# Sony A7 Series Sensor Mount and Shutter Problems



## VidThreeNorth (Jun 14, 2020)

Some time ago I wrote that I was being careful to include bodies with and without In Body Image Stabilization (IBIS) in my overall system.  Right now I have a Panasonic G85 (M4/3) with IBIS (one of the best IBIS bodies for UHD video) along with my Yi-M1 (M4/3) and Sony a5000 (Sony E-Mount) without IBIS.  And yes, mostly it was because I anticipated the possibilities of problems with IBIS systems.  They work wonderfully and there have _not_ been many problems with them over many years now.  But that does not make them complete fool-proof nor indestructible:

"Lensrentals discovers cracked sensor mounts inside some of its Sony a7-series rental fleet",
Published by Gannon Burgett for DPReview.com,  Jun 12, 2020,
"Lensrentals discovers cracked sensor mounts inside some of its Sony a7-series rental fleet"


----------



## Derrel (Jun 14, 2020)

Sony design quality at work.

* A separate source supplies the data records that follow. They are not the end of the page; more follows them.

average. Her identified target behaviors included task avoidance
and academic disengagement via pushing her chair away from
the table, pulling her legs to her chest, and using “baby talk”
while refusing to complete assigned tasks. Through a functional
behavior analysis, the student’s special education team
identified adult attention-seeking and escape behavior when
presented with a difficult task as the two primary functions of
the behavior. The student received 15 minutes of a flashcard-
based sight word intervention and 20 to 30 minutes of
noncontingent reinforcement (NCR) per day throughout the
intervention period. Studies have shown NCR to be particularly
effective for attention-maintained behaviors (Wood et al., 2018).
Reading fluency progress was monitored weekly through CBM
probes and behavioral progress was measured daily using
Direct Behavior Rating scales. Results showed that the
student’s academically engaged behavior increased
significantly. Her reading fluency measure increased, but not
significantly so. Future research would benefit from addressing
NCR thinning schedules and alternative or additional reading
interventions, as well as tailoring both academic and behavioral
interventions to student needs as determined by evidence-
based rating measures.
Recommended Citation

They make fantastic  TV sets, decent radios, and the Playstation is fun.


----------



## VidThreeNorth (Jun 14, 2020)

Derrel said:


> Sony design quality at work. They make fantastic  TV sets, decent radios, and the Playstation is fun.



I dunno.  If you look at the overall failure rate (only Canon, Sony and M4:3 bodies were tested) the failure rate in the other bodies were similar (only M4:3 were a bit better).  But the Sony's were specifically due to the sensor mount problems.  Roger notes that everything with moving parts can/probably will break (my words, but essentially what he wrote).

I'd go a bit further.  All "new technology is suspect" for reliability.  Many years ago I had the opportunity to attend the launch of Toshiba's first laptops with Lithium-Ion technology batteries.  I knew a bit about rechargeable battery technology at the time.  The Tosh sales rep asked me what I thought about it, and I grinned and said "ask me in five year."  I was not being a wise-guy -- that was just what experience had taught me.  What I did not know until later was that Apple had their first Mac Books with Li-Ion batteries ready to launch, I think within days of the Toshiba launch.  They delayed it because one of their demo units caught fire.  They wisely stopped the launch until they could look into it and confirm the safety.  I think the delay was about a month.

So where are we today?  Well, occasionally we still have Li-Ion batteries catch fire.  Sometimes causing significant damage (I believe I heard of a plane crash related to one).  Yet it is rare enough that we don't ban them, and in fact just about everybody has them (including the phone in your pocket or purse).

Because no similar issues were found in the Panasonic or Olympus bodies, it sounds to me like Sony should revamp their design, but meanwhile, most of them have been problem free.  Here's an interesting fact:  Roger did not find any problems with the A9 bodies.  Those are not quite the same as the A7's because the sensor is "stacked chips".  Maybe Sony made the mounts heavier to cope with the extra stress of the stacked chips?  I'm only guessing. . . .


----------



## VidThreeNorth (Apr 2, 2021)

"Class action complaint filed in New York alleges Sony isn’t addressing premature a7 III shutter failures"
Posted Mar 31, 2021 by Gannon Burgett for DPReview.com
"Class action complaint filed in New York alleges Sony isn’t addressing premature a7 III shutter failures"

DP Review does not attribute this law suit with this finding by Lens Rentals, but I believe they are "likely related."  The shifting sensors and shutters are different, but physically close enough that a problem with one might result in a problem with the other.


----------